%%

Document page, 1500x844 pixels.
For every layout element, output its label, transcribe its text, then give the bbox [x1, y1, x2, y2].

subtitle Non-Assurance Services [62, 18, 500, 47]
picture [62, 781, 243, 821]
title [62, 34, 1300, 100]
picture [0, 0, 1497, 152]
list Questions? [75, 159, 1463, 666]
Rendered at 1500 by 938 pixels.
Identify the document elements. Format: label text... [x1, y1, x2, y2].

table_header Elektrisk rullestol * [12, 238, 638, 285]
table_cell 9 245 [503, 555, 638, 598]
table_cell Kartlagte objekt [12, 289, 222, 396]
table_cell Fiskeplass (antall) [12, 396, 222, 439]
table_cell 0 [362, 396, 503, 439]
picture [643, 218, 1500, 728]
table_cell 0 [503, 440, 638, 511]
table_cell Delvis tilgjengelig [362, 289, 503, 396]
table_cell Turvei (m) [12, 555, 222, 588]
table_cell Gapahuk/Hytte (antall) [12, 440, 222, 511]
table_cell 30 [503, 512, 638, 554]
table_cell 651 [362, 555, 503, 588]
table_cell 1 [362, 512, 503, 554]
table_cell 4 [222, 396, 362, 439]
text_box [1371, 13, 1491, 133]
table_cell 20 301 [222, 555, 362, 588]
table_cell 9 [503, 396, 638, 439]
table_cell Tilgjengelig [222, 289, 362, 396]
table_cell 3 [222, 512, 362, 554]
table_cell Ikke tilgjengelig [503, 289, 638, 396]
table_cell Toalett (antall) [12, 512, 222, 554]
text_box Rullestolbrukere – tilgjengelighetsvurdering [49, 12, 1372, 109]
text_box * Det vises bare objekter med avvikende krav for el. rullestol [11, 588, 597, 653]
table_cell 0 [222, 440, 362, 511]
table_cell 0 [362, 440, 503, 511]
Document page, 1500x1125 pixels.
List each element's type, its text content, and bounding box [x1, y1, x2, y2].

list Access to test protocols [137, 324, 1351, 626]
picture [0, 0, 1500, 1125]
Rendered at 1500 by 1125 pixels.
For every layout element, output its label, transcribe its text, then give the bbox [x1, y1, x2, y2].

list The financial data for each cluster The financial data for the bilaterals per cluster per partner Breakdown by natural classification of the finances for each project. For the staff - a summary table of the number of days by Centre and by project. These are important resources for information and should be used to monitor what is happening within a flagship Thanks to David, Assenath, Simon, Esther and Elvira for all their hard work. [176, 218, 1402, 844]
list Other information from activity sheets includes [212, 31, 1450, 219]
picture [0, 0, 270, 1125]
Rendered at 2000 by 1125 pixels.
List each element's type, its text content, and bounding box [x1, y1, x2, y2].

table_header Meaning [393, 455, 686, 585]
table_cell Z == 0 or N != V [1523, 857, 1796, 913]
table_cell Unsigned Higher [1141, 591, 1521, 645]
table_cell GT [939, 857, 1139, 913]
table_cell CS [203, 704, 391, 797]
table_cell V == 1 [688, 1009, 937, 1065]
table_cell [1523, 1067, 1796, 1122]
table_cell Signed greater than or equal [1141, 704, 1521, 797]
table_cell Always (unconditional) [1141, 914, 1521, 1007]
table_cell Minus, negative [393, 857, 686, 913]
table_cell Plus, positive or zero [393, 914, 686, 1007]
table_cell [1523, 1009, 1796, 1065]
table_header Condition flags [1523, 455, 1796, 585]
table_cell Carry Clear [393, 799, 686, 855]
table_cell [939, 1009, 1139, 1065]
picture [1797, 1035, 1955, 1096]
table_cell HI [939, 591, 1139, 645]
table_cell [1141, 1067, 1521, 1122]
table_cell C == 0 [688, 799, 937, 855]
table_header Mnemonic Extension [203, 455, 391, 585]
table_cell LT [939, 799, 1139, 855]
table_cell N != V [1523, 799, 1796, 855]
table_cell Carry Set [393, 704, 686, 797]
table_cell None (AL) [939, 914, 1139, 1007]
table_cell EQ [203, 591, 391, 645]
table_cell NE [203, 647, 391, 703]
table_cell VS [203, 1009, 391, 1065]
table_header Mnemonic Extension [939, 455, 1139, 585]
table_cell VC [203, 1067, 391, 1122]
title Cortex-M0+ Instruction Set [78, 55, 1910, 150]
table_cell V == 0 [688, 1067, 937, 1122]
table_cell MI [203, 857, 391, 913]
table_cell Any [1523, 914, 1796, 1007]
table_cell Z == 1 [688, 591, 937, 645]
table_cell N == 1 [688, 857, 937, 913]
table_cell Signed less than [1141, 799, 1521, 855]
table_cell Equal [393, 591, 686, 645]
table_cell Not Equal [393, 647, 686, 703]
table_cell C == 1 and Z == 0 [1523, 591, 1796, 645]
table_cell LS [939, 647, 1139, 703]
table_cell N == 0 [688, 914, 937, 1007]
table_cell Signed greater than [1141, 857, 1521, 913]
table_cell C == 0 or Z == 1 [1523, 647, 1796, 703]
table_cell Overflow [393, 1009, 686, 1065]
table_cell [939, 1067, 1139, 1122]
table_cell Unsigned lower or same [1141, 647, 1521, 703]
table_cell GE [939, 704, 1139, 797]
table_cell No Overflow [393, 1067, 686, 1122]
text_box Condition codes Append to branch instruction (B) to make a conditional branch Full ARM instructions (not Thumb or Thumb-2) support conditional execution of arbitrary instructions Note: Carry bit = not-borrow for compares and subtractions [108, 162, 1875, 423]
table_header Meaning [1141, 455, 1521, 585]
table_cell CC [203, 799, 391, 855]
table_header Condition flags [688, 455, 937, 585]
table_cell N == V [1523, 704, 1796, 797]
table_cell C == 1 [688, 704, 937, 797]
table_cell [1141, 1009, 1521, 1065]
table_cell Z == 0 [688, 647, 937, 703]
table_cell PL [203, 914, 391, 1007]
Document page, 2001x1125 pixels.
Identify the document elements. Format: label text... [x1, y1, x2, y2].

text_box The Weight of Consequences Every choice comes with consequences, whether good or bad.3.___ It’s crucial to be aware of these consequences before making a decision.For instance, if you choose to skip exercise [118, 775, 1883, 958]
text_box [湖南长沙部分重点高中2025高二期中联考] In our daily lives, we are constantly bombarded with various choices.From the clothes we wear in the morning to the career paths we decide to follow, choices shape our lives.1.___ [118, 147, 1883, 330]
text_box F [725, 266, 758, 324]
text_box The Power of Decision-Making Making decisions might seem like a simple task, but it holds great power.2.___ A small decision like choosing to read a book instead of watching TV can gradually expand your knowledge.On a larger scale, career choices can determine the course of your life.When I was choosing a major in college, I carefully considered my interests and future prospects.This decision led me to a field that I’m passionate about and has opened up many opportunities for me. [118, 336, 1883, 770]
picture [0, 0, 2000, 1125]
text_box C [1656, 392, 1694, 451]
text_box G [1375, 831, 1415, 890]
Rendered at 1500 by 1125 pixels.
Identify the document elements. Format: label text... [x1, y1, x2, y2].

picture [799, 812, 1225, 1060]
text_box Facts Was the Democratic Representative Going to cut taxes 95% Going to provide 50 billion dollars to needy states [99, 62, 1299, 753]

%%

Pull out each line of the entries that contains "Rendered".

> TASK RESULT
Rendered at 1500 by 938 pixels.
Rendered at 1500 by 1125 pixels.
Rendered at 2000 by 1125 pixels.
Rendered at 1500 by 1125 pixels.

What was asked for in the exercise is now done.